For the first three months of Micah’s life – and Amanda and Mike’s new lives as parents – everything ran fairly smoothly. “Lots of sleepless nights, but other than that, it was fine,” says Amanda. ““In a way, it was a blessing that we didn’t find out that Micah had Down until he was three months old, because we got a chance to bond with him as we would any other baby.” But when Micah’s pediatrician – not the woman who had seen him in hospital – made a house call to Amanda and Mike, they knew instinctively what to expect. “Immediately, we knew he was going to tell us he had Down Syndrome. But to have [the doctor] come to our home, to make sure we were prepared and feeling comfortable, was so huge for us. It was so different to our experience at the hospital.”

From there, life became quite different. “There was a lot we had to catch up on,” says Amanda. “We started doing therapy every day for Micah and did some tests to check that Micah’s body was functioning properly. It wasn’t. Our days were a rollercoaster of seeing specialists, therapists and so on. Micah was put on a special roster of vitamins.” Amanda, who had intended to go back to work as a model once she’d lost her pregnancy weight, held off on her plans. “It quickly became apparent that Micah would need me far more than I’d thought. We got on with things as best we could, but it was certainly a huge transition for our family.” Amanda’s mother, who lived in New York City at the time, packed up her house immediately and came to live with the family. “Having her here has allowed me to go back to work and have a life again, because I know that when I leave, Micah is with someone who knows exactly what he needs,” says Amanda.

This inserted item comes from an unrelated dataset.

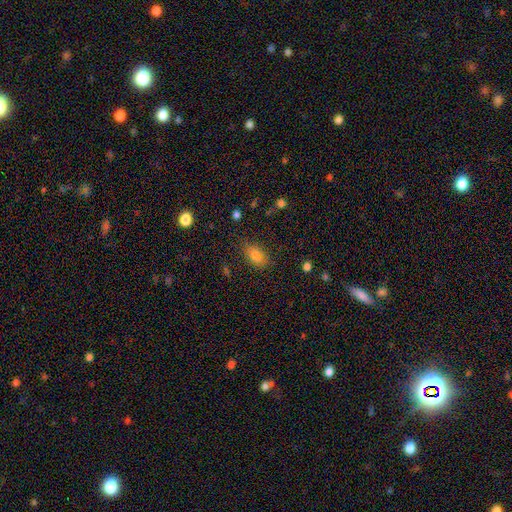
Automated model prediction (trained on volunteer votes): smooth-or-featured: smooth: 79% | star or artifact: 12% | featured or disk: 9%
  how-rounded: in between: 84% | round: 12% | cigar-shaped: 3%
  merging: none: 80% | minor disturbance: 15% | major disturbance: 4% | merger: 2%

Now that Micah is two, life has returned to a sense of normality for the young family. “In many ways,” says Amanda, “Micah showed us how to parent him. We didn’t know what parenthood was going to be like, whether Micah had Down Syndrome or not, and I think all babies teach you how to get on with things. One of the best pieces of advice I’ve ever received was to let kids show you who they are – and Micah certainly shows us who he is.” While Amanda admits that she’s the “sappy, sensitive one”, she says she’s grateful that her husband pushes Micah to grow and learn. “He won’t let Micah not learn basic things like walking, he really pushes Micah to develop, which he needs. He pushes all of us.”

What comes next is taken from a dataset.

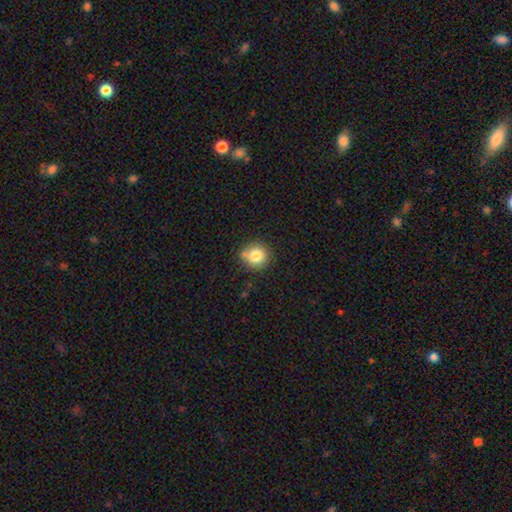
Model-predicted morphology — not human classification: This is clearly a smooth galaxy (81%). How rounded: clearly round (90%). Merging: likely none (72%).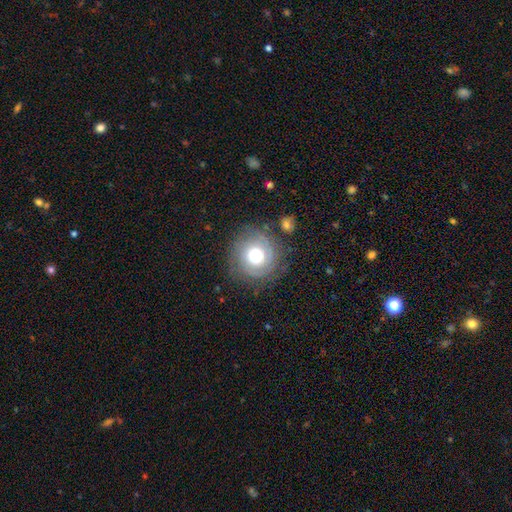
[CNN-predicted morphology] Overall: featured or disk (48%; smooth 43%). Merging: none (75%).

As for Amanda’s hopes for Micah’s future, she’s a little reticent to say. “He’s so little – it’s hard for me to even imagine him going to school right now! But I do hope that Micah has a family, goes to college, all those things, but it’s hard to say at the moment. I hope that we continue to learn about Down so that we can help Micah and other kids like him as best we can. Mainly I just want him to be happy… and never move too far away from me. In my backyard would be ideal.”